For each record, copy the text exactly and omit any picture it holds.
########
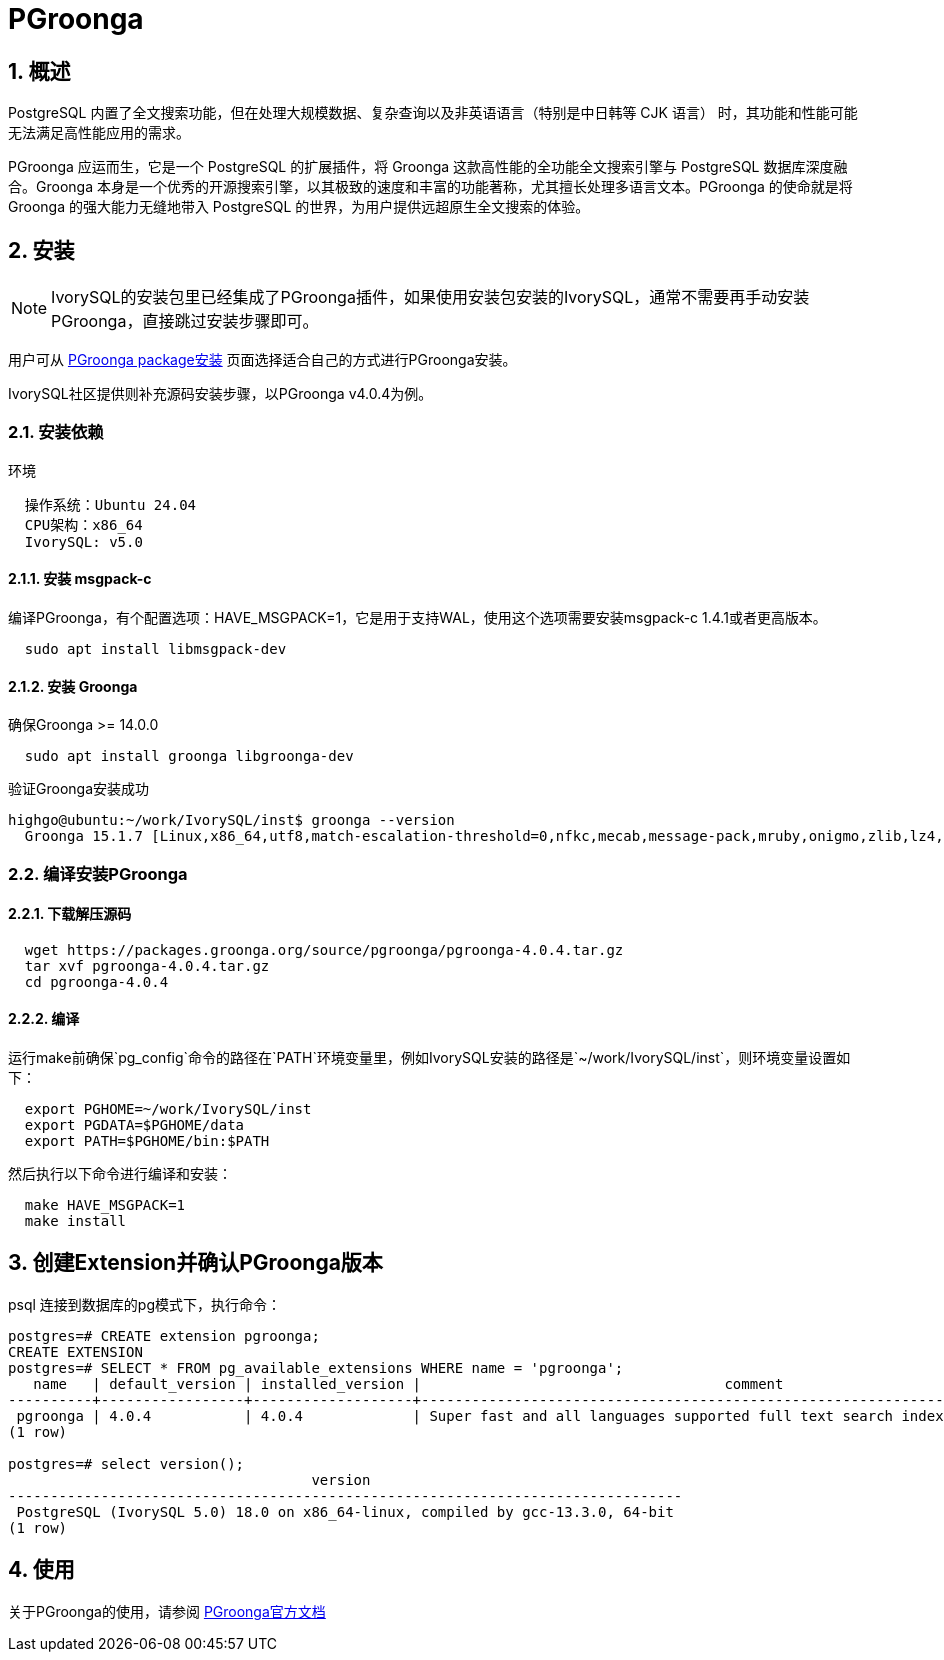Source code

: 
:sectnums:
:sectnumlevels: 5

= PGroonga

== 概述
PostgreSQL 内置了全文搜索功能，但在处理​​大规模数据​​、​​复杂查询​​以及​​非英语语言（特别是中日韩等 CJK 语言）​​ 时，其功能和性能可能无法满足高性能应用的需求。

PGroonga 应运而生，它是一个 PostgreSQL 的扩展插件，将 ​​Groonga​​ 这款高性能的全功能全文搜索引擎与 PostgreSQL 数据库深度融合。Groonga 本身是一个优秀的开源搜索引擎，以其极致的速度和丰富的功能著称，尤其擅长处理多语言文本。PGroonga 的使命就是将 Groonga 的强大能力无缝地带入 PostgreSQL 的世界，为用户提供远超原生全文搜索的体验。

== 安装
[NOTE]
IvorySQL的安装包里已经集成了PGroonga插件，如果使用安装包安装的IvorySQL，通常不需要再手动安装PGroonga，直接跳过安装步骤即可。

用户可从 https://pgroonga.github.io/install[PGroonga package安装] 页面选择适合自己的方式进行PGroonga安装。

IvorySQL社区提供则补充源码安装步骤，以PGroonga v4.0.4为例。

=== 安装依赖

环境
```  
  操作系统：Ubuntu 24.04
  CPU架构：x86_64
  IvorySQL: v5.0
```

==== 安装 msgpack-c

编译PGroonga，有个配置选项：HAVE_MSGPACK=1，它是用于支持WAL，使用这个选项需要安装msgpack-c 1.4.1或者更高版本。

```
  sudo apt install libmsgpack-dev
```
==== 安装 Groonga

确保Groonga >= 14.0.0

```
  sudo apt install groonga libgroonga-dev
```
验证Groonga安装成功
```bash
highgo@ubuntu:~/work/IvorySQL/inst$ groonga --version
  Groonga 15.1.7 [Linux,x86_64,utf8,match-escalation-threshold=0,nfkc,mecab,message-pack,mruby,onigmo,zlib,lz4,zstandard,epoll,apache-arrow,xxhash,blosc,h3,simdjson,llama.cpp]
```


=== 编译安装PGroonga

==== 下载解压源码

```bash
  wget https://packages.groonga.org/source/pgroonga/pgroonga-4.0.4.tar.gz
  tar xvf pgroonga-4.0.4.tar.gz
  cd pgroonga-4.0.4
```
==== 编译
运行make前确保`pg_config`命令的路径在`PATH`环境变量里，例如IvorySQL安装的路径是`~/work/IvorySQL/inst`，则环境变量设置如下：

```bash
  export PGHOME=~/work/IvorySQL/inst
  export PGDATA=$PGHOME/data
  export PATH=$PGHOME/bin:$PATH
```
然后执行以下命令进行编译和安装：
```bash
  make HAVE_MSGPACK=1
  make install
```

== 创建Extension并确认PGroonga版本


psql 连接到数据库的pg模式下，执行命令：
```sql
postgres=# CREATE extension pgroonga;
CREATE EXTENSION
postgres=# SELECT * FROM pg_available_extensions WHERE name = 'pgroonga';
   name   | default_version | installed_version |                                    comment
----------+-----------------+-------------------+--------------------------------------------------------------------------------
 pgroonga | 4.0.4           | 4.0.4             | Super fast and all languages supported full text search index based on Groonga
(1 row)

postgres=# select version();
                                    version
--------------------------------------------------------------------------------
 PostgreSQL (IvorySQL 5.0) 18.0 on x86_64-linux, compiled by gcc-13.3.0, 64-bit
(1 row)
```

== 使用
关于PGroonga的使用，请参阅 https://pgroonga.github.io/tutorial[PGroonga官方文档]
########
▶ RESPONSE TO THE EXERCISE
Source code

: 
:sectnums:
:sectnumlevels: 5

= PGroonga

== 概述
PostgreSQL 内置了全文搜索功能，但在处理​​大规模数据​​、​​复杂查询​​以及​​非英语语言（特别是中日韩等 CJK 语言）​​ 时，其功能和性能可能无法满足高性能应用的需求。

PGroonga 应运而生，它是一个 PostgreSQL 的扩展插件，将 ​​Groonga​​ 这款高性能的全功能全文搜索引擎与 PostgreSQL 数据库深度融合。Groonga 本身是一个优秀的开源搜索引擎，以其极致的速度和丰富的功能著称，尤其擅长处理多语言文本。PGroonga 的使命就是将 Groonga 的强大能力无缝地带入 PostgreSQL 的世界，为用户提供远超原生全文搜索的体验。

== 安装
[NOTE]
IvorySQL的安装包里已经集成了PGroonga插件，如果使用安装包安装的IvorySQL，通常不需要再手动安装PGroonga，直接跳过安装步骤即可。

用户可从 https://pgroonga.github.io/install[PGroonga package安装] 页面选择适合自己的方式进行PGroonga安装。

IvorySQL社区提供则补充源码安装步骤，以PGroonga v4.0.4为例。

=== 安装依赖

环境
```  
  操作系统：Ubuntu 24.04
  CPU架构：x86_64
  IvorySQL: v5.0
```

==== 安装 msgpack-c

编译PGroonga，有个配置选项：HAVE_MSGPACK=1，它是用于支持WAL，使用这个选项需要安装msgpack-c 1.4.1或者更高版本。

```
  sudo apt install libmsgpack-dev
```
==== 安装 Groonga

确保Groonga >= 14.0.0

```
  sudo apt install groonga libgroonga-dev
```
验证Groonga安装成功
```bash
highgo@ubuntu:~/work/IvorySQL/inst$ groonga --version
  Groonga 15.1.7 [Linux,x86_64,utf8,match-escalation-threshold=0,nfkc,mecab,message-pack,mruby,onigmo,zlib,lz4,zstandard,epoll,apache-arrow,xxhash,blosc,h3,simdjson,llama.cpp]
```


=== 编译安装PGroonga

==== 下载解压源码

```bash
  wget https://packages.groonga.org/source/pgroonga/pgroonga-4.0.4.tar.gz
  tar xvf pgroonga-4.0.4.tar.gz
  cd pgroonga-4.0.4
```
==== 编译
运行make前确保`pg_config`命令的路径在`PATH`环境变量里，例如IvorySQL安装的路径是`~/work/IvorySQL/inst`，则环境变量设置如下：

```bash
  export PGHOME=~/work/IvorySQL/inst
  export PGDATA=$PGHOME/data
  export PATH=$PGHOME/bin:$PATH
```
然后执行以下命令进行编译和安装：
```bash
  make HAVE_MSGPACK=1
  make install
```

== 创建Extension并确认PGroonga版本


psql 连接到数据库的pg模式下，执行命令：
```sql
postgres=# CREATE extension pgroonga;
CREATE EXTENSION
postgres=# SELECT * FROM pg_available_extensions WHERE name = 'pgroonga';
   name   | default_version | installed_version |                                    comment
----------+-----------------+-------------------+--------------------------------------------------------------------------------
 pgroonga | 4.0.4           | 4.0.4             | Super fast and all languages supported full text search index based on Groonga
(1 row)

postgres=# select version();
                                    version
--------------------------------------------------------------------------------
 PostgreSQL (IvorySQL 5.0) 18.0 on x86_64-linux, compiled by gcc-13.3.0, 64-bit
(1 row)
```

== 使用
关于PGroonga的使用，请参阅 https://pgroonga.github.io/tutorial[PGroonga官方文档]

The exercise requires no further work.